BEIJING - The central bank's yuan funds outstanding for foreign exchange continued to drop in May but the decline was milder than April, a sign of eased capital outflow pressure.
The funds totaled 21.55 trillion yuan (US$3.16 trillion) at the end of May, down 29.33 billion yuan from a month earlier, marking the 19th straight month of decline, according to the latest data from the People's Bank of China.
It was also the sixth month in a row that the funds posted smaller month-on-month decreases.
As the Chinese currency is not freely convertible under the capital account, the central bank has to purchase foreign currency generated by China's trade surplus and foreign investment in the country, adding funds to the money market.

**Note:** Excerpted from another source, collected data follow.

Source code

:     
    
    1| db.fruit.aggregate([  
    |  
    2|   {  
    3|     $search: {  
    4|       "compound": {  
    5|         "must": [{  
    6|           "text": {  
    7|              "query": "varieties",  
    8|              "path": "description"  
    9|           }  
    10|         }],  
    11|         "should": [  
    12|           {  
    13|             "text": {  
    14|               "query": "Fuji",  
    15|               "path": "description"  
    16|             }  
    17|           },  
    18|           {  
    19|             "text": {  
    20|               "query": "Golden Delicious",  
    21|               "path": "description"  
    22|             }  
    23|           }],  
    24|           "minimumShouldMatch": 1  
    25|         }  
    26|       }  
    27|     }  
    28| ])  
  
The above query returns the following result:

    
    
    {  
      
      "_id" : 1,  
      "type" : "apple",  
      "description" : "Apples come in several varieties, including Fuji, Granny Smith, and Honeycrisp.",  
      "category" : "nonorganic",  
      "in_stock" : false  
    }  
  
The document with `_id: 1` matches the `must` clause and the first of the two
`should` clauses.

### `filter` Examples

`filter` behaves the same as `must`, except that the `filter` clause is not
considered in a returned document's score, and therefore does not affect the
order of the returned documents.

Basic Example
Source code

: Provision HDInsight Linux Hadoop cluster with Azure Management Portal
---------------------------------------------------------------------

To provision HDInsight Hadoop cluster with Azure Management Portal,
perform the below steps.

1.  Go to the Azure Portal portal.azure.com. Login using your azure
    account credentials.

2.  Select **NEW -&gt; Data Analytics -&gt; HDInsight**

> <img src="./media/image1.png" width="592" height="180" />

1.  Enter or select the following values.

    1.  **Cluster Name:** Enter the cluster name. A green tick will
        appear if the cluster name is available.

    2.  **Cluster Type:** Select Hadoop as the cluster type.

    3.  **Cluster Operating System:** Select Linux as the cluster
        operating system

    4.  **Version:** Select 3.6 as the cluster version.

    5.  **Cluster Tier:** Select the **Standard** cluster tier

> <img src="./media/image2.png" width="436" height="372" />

Such funds are an important indicator of cross-border foreign capital flows and domestic yuan liquidity. A decrease of the funds often signals higher capital flight pressure.
There have been concerns about capital flight since the second half of 2016, when the economy was facing downward pressure and the Chinese yuan was in the middle of a losing streak against the dollar.
But the yuan has gradually recovered from its weakness as the Chinese economy firmed up in the first quarter of the year, with forecast-beating GDP growth, and the greenback became less volatile.
Measured by the central parity rate, the yuan has appreciated more than 2 percent against the dollar so far this year.
Another indicator of less capital outflows, China's forex reserves rose for the fourth month in a row in May to total US$3.05 trillion, an increase of US$24 billion from a month earlier.